According to Meta, the metaverse is considered the "next evolution of social connection." As a virtual environment of interconnected communities, Meta is designed to bring people together in virtual reality, augmented reality, or mixed reality to shop, play, connect, work, and more. It has been in the making for quite some time, and Gartner predicts that 25 percent of consumers will spend at least one hour per day in the metaverse by 2026. Moreover, they expect 30 percent of businesses to have a presence in the metaverse by 2026 as well. If customer experience centers on delighting customers every time they interact with a brand, then CX experts cannot ignore this burgeoning new world.  

Consider Ikea's early adoption of augmented reality to improve the customer buying process. Launched in 2017, the Ikea Place app allows shoppers to virtually place any of Ikea's 2000-plus products directly into their home with 98 percent size and spatial accuracy. Rather than trying to imagine a piece of furniture in your living room while shopping in the maze that is Ikea, the company provides customers with a far more frictionless experience. This early approach to the metaverse is just a sampling of what's possible for CX teams hoping to deliver unique and exciting experiences to their customers. 
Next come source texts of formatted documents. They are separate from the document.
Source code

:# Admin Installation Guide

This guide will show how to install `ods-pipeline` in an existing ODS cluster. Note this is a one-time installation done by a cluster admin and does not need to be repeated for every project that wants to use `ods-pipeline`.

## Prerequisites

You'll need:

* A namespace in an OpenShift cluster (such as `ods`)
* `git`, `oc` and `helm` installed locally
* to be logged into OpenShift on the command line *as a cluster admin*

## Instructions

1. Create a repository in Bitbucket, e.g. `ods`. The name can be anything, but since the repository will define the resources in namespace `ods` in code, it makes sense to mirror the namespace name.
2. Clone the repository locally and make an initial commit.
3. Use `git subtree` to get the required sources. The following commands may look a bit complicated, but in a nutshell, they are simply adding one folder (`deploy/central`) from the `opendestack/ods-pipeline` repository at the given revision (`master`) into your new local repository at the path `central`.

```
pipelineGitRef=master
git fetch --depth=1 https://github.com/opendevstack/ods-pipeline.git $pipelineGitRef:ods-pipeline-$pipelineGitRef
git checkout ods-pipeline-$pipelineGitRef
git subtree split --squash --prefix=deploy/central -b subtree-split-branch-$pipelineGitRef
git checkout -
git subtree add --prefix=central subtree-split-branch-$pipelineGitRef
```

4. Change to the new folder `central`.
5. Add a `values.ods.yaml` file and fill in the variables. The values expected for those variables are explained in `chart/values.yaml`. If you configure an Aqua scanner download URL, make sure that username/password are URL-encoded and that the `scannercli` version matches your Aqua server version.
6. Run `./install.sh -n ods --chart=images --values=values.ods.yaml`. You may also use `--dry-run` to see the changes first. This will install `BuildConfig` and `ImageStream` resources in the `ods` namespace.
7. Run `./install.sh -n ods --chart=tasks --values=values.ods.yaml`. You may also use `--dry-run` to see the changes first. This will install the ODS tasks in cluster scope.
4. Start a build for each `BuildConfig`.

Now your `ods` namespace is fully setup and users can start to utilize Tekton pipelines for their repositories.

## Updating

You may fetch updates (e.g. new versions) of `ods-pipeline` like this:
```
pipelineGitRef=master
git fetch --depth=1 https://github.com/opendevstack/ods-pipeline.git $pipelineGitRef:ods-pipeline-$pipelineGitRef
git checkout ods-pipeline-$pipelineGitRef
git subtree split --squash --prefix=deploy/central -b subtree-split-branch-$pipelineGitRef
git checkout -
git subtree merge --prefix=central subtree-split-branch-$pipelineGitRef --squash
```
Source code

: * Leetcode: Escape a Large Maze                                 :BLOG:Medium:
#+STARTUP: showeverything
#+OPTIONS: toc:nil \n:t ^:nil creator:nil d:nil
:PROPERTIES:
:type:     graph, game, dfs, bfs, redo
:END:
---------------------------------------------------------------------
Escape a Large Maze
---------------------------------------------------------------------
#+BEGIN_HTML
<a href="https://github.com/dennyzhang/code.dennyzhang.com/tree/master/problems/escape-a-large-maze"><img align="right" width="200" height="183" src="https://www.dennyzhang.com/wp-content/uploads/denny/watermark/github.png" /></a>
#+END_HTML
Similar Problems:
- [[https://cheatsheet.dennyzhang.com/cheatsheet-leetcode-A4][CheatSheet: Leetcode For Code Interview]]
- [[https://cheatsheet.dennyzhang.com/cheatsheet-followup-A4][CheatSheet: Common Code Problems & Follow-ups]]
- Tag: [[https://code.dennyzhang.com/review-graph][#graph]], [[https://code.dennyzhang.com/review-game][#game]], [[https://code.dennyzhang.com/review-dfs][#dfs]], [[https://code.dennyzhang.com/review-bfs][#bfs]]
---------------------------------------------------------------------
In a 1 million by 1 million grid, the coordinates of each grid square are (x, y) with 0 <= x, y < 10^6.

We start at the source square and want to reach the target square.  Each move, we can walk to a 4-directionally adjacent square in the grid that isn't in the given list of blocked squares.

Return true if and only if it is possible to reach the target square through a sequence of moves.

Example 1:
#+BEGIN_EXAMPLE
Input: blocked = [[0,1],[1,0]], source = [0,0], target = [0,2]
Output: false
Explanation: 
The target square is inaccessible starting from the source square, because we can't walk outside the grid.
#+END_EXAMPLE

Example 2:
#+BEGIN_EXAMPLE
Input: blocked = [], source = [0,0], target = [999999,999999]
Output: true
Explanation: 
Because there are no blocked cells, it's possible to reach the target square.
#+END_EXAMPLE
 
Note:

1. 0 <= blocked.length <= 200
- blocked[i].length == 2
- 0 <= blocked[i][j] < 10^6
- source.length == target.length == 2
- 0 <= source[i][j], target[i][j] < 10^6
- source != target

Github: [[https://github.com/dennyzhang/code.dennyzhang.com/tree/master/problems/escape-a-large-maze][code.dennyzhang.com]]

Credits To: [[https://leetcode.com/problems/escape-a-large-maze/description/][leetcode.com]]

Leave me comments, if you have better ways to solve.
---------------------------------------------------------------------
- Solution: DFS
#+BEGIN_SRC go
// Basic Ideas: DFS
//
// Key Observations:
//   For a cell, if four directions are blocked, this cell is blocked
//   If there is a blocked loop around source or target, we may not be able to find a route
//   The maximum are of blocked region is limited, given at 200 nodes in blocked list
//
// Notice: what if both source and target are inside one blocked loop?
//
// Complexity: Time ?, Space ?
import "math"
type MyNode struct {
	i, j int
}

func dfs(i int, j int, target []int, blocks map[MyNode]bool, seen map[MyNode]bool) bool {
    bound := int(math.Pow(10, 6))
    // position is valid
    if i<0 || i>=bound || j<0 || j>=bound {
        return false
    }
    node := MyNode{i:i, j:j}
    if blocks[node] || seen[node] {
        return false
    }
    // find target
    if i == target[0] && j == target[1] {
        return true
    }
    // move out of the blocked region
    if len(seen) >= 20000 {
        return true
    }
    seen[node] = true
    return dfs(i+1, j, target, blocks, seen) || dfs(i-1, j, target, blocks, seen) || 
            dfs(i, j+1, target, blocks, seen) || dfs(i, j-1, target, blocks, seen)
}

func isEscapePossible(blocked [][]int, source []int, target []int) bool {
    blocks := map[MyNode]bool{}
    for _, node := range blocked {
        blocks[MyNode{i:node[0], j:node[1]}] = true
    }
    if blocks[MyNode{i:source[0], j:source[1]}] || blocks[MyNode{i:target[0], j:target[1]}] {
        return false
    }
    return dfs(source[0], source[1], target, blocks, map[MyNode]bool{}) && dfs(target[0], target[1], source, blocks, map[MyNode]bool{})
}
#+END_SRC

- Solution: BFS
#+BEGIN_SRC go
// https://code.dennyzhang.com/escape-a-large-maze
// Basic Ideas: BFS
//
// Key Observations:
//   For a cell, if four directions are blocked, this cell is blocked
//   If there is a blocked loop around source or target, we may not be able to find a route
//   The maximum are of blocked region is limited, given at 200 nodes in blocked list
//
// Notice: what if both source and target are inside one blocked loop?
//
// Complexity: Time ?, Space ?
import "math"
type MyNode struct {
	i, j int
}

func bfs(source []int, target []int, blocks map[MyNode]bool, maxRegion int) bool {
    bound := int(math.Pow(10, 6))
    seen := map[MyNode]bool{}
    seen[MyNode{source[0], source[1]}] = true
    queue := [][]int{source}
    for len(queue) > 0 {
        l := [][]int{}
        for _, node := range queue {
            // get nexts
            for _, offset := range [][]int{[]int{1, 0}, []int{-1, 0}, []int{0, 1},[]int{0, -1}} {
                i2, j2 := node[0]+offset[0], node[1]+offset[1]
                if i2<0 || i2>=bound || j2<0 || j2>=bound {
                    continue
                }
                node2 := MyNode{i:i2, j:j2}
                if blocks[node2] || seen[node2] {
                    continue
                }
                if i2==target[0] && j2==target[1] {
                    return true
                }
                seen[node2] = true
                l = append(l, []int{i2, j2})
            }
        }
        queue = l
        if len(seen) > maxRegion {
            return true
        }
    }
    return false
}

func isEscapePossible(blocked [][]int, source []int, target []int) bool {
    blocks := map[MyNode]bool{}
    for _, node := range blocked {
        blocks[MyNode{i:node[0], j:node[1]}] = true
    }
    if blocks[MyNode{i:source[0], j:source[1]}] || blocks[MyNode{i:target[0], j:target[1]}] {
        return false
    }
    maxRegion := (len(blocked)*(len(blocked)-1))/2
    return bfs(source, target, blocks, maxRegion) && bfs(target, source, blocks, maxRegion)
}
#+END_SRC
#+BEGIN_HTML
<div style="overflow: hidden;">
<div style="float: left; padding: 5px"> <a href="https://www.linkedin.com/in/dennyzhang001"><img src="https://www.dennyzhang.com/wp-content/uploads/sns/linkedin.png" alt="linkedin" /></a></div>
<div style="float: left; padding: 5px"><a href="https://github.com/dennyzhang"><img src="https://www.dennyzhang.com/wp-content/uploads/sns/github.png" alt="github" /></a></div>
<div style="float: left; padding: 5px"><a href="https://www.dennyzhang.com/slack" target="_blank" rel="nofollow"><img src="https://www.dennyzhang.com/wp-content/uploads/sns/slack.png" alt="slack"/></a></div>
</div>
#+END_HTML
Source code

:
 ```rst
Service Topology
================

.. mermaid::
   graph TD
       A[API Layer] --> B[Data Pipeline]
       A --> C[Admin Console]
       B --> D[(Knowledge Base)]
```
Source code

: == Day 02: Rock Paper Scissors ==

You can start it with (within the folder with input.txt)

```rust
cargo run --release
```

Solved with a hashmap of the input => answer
Of course, the metaverse offers more than reduced points of friction in the buying process. At a time when businesses with an omnichannel engagement strategy retain, on average, 89 percent of their customers, the metaverse is an extremely powerful channel that cannot be ignored. Seventy-five percent of consumers crave a human touch when interacting with businesses, but most omnichannel investments make it harder to make that all too important human connection. Customers will put up with chatbots and online forms to begin conversations, but prefer to eventually speak with a person above all else. The metaverse takes things up a notch, bringing customer service from a phone call to more personal interactions such as avatar-to-avatar or even holograms.  

David Keane, CEO of the sales enablement platform Bigtincan, best explained the potential, stating "In a world where virtual selling environments will eventually become the norm, the metaverse will allow businesses to put their customers first by providing personalized engagement no matter where the engagement is taking place." Keane predicts a world where the consumer is truly in the driver's seat. From using augmented reality to place products into real spaces to interacting with customer service reps in virtual environments, and more, he sees a world of endless potential.  

Because the term "metaverse" only recently gained popularity, many might feel it's a distant reality. But companies like Nike, Microsoft, Ikea, and others are already growing in the metaverse, leading customers to expect all businesses to follow suit. CX teams looking to future-proof their omnichannel strategy either can start planning for this future or risk getting left in the past.